Химеры возникали от богатства эмоций. Такой она была по натуре своей, страстной, импульсивной, с развитой интуицией, с сильной способностью к любви, с цельным нравственным чувством, разве, может, чуть старозаветной окраски.
38
Характерный пример. В одном из декабрьских писем 1935 года к Б. Брехту, сетуя на новую вспышку туберкулеза, сопровождаемую еще несколькими острыми заболеваниями сразу, М. Штеффин писала: «Когда мне было 17, цыганка предсказала мне, что я должна умереть в 33. Теперь это уже не столь долго. Но я не хочу медленно отмирать. И больше не хочу также, чтобы меня щадили и жалели из-за хворей и чтобы я превращалась кто знает во что» (4 декабря 1935 г.).

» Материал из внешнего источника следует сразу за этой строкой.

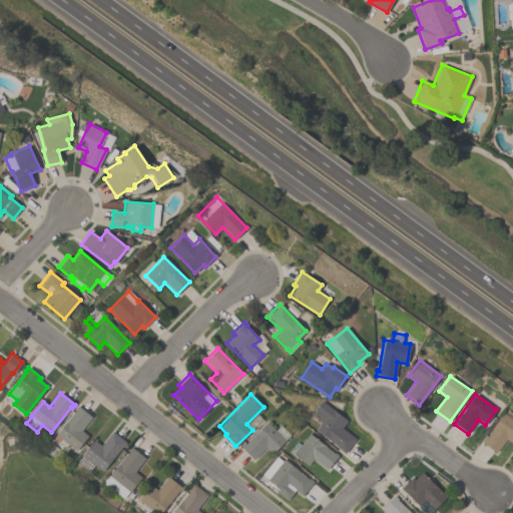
[(316,430),(325,419),(314,410),(321,401),(347,421),(342,428),(355,439),(344,454),(339,450),(340,449),(316,430)]
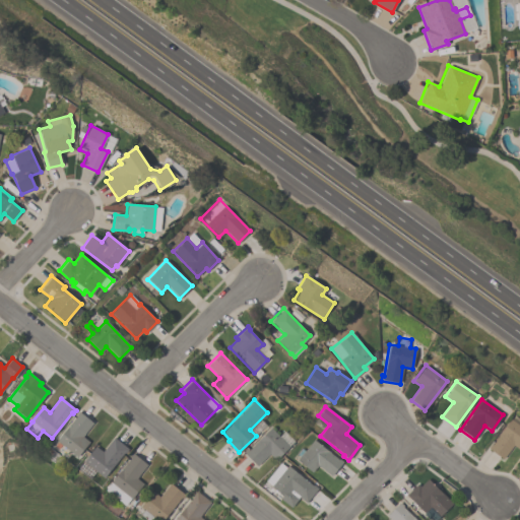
[(88,442),(76,457),(70,453),(67,457),(58,450),(62,446),(56,441),(79,411),(92,423),(82,437),(88,442)]
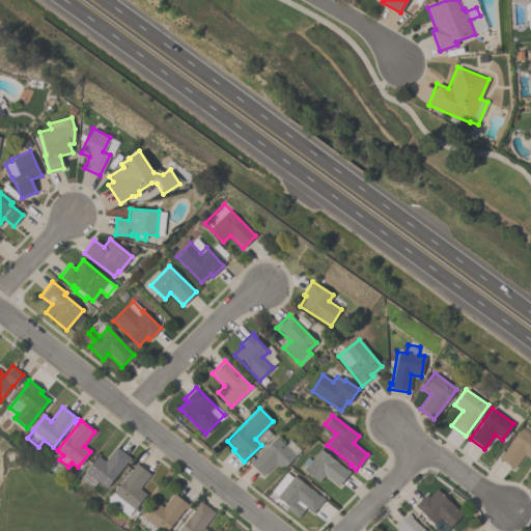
[(501,453),(502,454),(521,428),(530,436),(530,457),(530,459),(524,454),(513,469),(498,457),(501,453)]
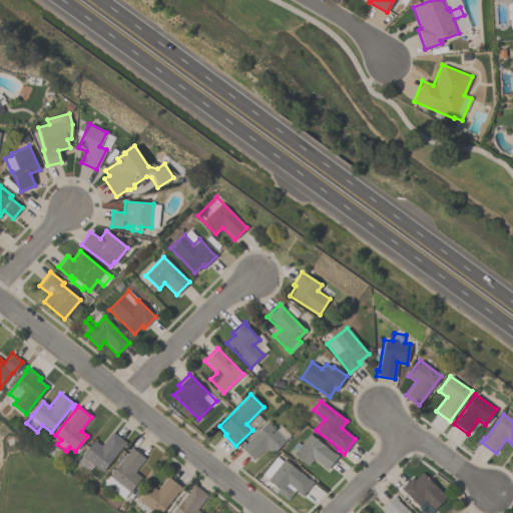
[(240,447),(267,422),(285,441),(273,454),(267,448),(253,461),(240,447)]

Об этом настойчиво повторявшемся М. Штеффин предельном рубеже собственной жизни — 33 года, к сожалению, оказавшемся точным, — имеются и другие свидетельства.
В подробностях то же самое примерно сообщала Р. Берлау исследователю из ГДР Г. Бунге в одной из бесед цикла, записанного им на магнитную пленку. (Отрывки из рассказов Р. Берлау, с которой довелось встречаться также и автору этих строк, см. в гл. «Чкаловская, 53».)
Словом, именно при ее представлениях, душевном складе и обстоятельствах, в которые была поставлена она, фиктивный брак ни за что нельзя было отнести к разряду легких маскарадных проделок.
Напротив, событие это вызывало круговорот слепых и колючих переживаний. Она многим поступилась, пожертвовала ради этого человека, от многого отреклась. Но все-таки полностью отречься от себя — не получалось.
Не могла она простить устроителю этой затеи (вынужденной и неизбежной, чтобы обеспечить дальнейшее нормальное сотрудничество? — о, да! бесспорно! — только перелицовки фамилии, формальности пустяшной? — возможно! — чрезвычайно своевременной, правильной и благоразумной? — о, конечно!), но все-таки душой не могла извинить и простить многого.
Бумажный брак, желать того или нет, как бы подводил черту под долгой неопределенностью прежних их отношений. Окончательно и навсегда словно бы отнимал надежду.
А ведь в первые годы у них было всякое…
Теперь все вытеснили, сгладили, в несбыточной дали оставили новые увлечения, новые страсти этого человека…
Во-вторых, случилось так, что у Греты обострился вскоре туберкулезный процесс. И она очутилась на больничной койке.
Это была уже до мелочей знакомая обшарпанная копенгагенская муниципалка. Та самая, в близком соседстве с коптящими трубами газового завода, где два или три года назад, в канун рождества, на ее глазах день ото дня медленно угасал ребенок. И захваченная беспомощным и жалостливым чувством, она пыталась обратиться сразу в подругу, няньку и мамку малолетнего Карла. (Те впечатления использованы были впоследствии при доработке пьесы «Ангел-хранитель».)